The Civil Aviation Authority of the Cayman Islands has issued a warning about the use of drones near the airport after a disabled drone was found last week beside the runway of the Owen Roberts International Airport.
According to a statement from the CAACI, there has been an increasing number of sightings of drones reported in the vicinity of the airport. On Thursday, the disabled drone was found inside the perimeter of the airport “very near to the runway”.
The authority said the drone’s operation “in such close proximity to arriving and departing aircraft is both illegal and extremely irresponsible”.
Anyone convicted of flying a drone illegally near an airport in the Cayman Islands faces a maximum of a two-year prison sentence, a $5,000 fine, or both.
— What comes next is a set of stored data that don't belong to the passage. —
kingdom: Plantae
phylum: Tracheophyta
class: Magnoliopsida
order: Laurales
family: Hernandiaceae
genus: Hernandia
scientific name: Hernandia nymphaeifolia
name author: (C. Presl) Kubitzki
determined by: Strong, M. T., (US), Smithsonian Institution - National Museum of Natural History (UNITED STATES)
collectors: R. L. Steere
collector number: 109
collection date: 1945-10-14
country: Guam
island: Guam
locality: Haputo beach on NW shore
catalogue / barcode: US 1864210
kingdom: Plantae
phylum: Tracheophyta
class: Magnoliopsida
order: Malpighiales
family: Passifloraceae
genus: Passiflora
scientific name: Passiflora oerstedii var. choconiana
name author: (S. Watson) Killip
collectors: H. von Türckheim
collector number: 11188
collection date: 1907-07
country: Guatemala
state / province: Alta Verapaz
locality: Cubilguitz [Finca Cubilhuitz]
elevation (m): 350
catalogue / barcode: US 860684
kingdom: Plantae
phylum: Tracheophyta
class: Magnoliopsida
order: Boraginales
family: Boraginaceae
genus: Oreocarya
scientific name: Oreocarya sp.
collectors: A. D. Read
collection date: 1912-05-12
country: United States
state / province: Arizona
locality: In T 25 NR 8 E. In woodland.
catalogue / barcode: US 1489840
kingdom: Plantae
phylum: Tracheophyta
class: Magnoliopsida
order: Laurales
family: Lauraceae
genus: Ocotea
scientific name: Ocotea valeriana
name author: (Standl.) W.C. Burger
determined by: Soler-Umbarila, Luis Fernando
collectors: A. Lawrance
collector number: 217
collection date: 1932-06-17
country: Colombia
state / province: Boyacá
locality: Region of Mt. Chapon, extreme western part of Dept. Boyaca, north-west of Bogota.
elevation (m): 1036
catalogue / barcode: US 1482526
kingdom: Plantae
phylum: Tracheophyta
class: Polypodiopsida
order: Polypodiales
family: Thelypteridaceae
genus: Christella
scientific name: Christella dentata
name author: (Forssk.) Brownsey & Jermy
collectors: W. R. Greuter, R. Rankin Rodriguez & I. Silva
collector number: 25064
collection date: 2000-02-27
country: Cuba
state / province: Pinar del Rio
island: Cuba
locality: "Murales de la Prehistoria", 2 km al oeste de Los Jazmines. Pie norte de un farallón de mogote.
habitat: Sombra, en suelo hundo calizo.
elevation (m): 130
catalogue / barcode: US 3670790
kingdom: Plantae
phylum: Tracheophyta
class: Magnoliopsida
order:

The CAACI is reminding the public, in the interests of aviation safety, that it is prohibited to fly any form of unmanned aircraft within three nautical miles of Owen Roberts, Charles Kirkconnell International Airport on Cayman Brac and the Edward Bodden Airfield on Little Cayman.
“This prohibition is in place to protect arriving and departing aircraft during the critical stages of their flight when a collision with, or the ingestion of, a foreign object has the potential for very serious consequences,” the CAACI said.
According to Article 176 of the Air Navigation (Overseas Territories) Order 2013, “A person must not recklessly or negligently act in a manner likely to endanger an aircraft or any person in the aircraft.”
The use of drones is also prohibited within one mile of Northward Prison.
Alastair Robertson, CAACI’s director of Air Navigation Services, told the Cayman Compass in an email that, so far, it had not been necessary to divert or delay any aircraft locally due to drone activity.
He said that, while there had been several reported sightings of drones near the airport in recent weeks, “it is not possible to confirm the actual number as all but one are anecdotal rather than supported by ‘hard’ evidence”.
He added, “However, the one confirmed by CIAA personnel, together with the drone found on the airfield and a previous incident where footage of a drone operating on the airfield at ORIA was posted on social media, is more than sufficient evidence to suggest that a risk exists.”
Drones have caused problems for other airports internationally. For example, sightings of drones near London’s Gatwick Airport in London closed that airport for two days in 2018, when up to 1,000 flights were cancelled.
Robertson said that where there is sufficient information available, the Royal Cayman Islands Police Service are notified about illegal drone activity and “have taken action on previous occasions”.
Cayman currently has no drone registration programme in place, he said, but added that consideration is being given to establishing one here.